Instructions for the task — Can you reproduce the part of the listing that opens with the line containing "an effect. I" and closes with the line containing "тушение шкафа управления.", word for word and leaving out the pictures?

Stored data —
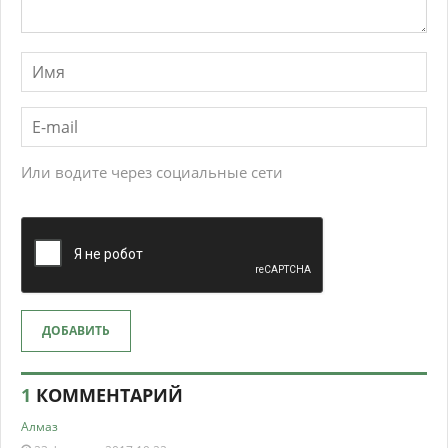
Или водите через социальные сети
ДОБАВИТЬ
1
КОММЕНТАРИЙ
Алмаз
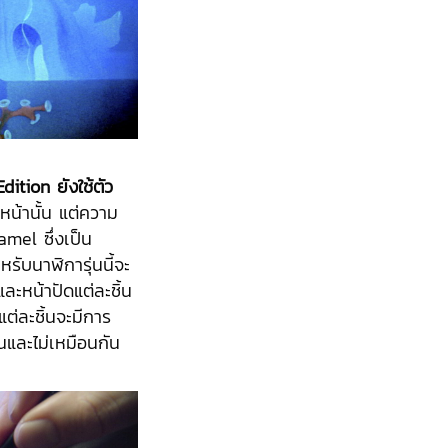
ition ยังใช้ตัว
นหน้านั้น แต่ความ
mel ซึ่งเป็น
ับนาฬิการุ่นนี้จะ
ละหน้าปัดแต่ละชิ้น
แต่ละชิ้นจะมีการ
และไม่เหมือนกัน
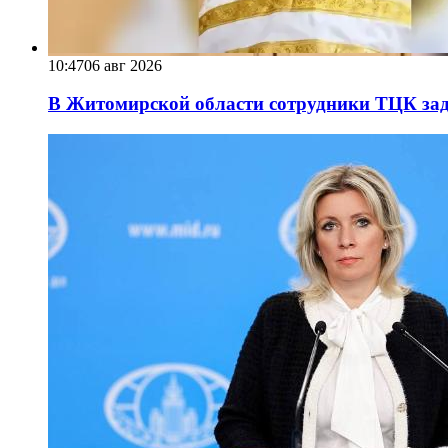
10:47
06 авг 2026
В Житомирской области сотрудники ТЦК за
--
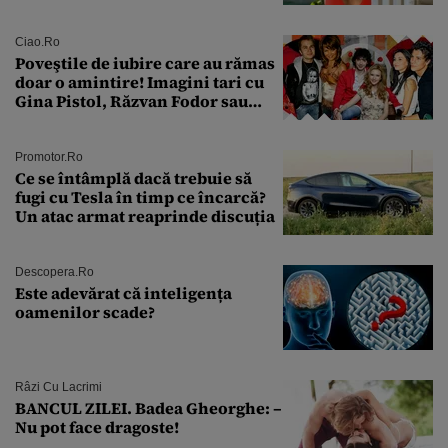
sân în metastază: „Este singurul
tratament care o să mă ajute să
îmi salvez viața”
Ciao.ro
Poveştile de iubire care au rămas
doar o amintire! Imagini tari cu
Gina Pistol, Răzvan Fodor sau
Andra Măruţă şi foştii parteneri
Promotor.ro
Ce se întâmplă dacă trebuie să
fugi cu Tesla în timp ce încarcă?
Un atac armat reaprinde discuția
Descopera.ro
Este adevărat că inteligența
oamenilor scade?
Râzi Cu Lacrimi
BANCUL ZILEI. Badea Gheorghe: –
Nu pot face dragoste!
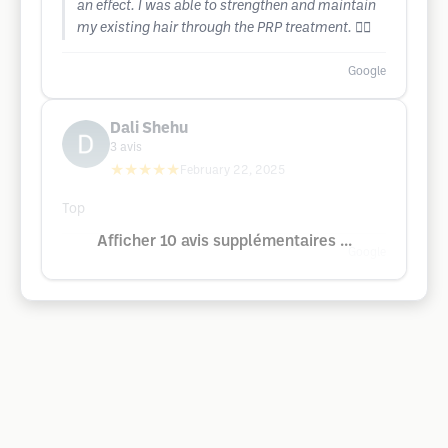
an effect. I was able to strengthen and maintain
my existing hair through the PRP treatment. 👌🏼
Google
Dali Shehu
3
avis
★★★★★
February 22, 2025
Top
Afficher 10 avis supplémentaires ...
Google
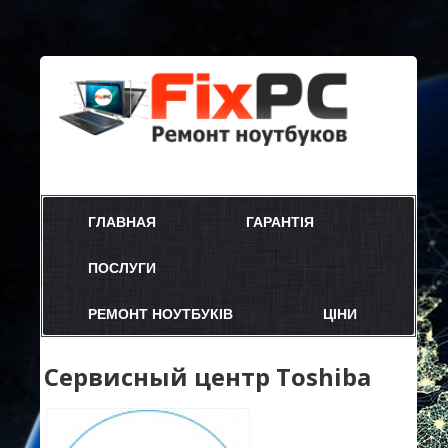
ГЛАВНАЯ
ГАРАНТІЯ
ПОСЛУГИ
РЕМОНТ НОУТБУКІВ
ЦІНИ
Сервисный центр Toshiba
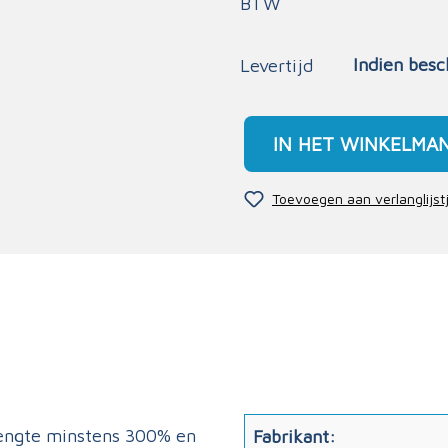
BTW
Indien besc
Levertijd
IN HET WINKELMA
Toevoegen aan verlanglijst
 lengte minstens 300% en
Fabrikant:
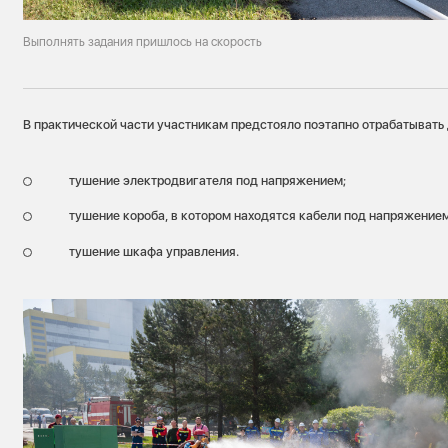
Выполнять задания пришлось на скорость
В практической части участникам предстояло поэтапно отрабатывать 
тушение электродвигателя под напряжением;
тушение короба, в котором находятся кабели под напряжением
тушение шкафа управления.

Worked solution —
an effect. I was able to strengthen and maintain
my existing hair through the PRP treatment. 👌🏼
Google
Dali Shehu
3
avis
★★★★★
February 22, 2025
Top
Afficher 10 avis supplémentaires ...
Google
ГЛАВНАЯ
ГАРАНТІЯ
ПОСЛУГИ
РЕМОНТ НОУТБУКІВ
ЦІНИ
Сервисный центр Toshiba
BTW
Indien besc
Levertijd
IN HET WINKELMA
Toevoegen aan verlanglijst
 lengte minstens 300% en
Fabrikant:
Выполнять задания пришлось на скорость
В практической части участникам предстояло поэтапно отрабатывать 
тушение электродвигателя под напряжением;
тушение короба, в котором находятся кабели под напряжением
тушение шкафа управления.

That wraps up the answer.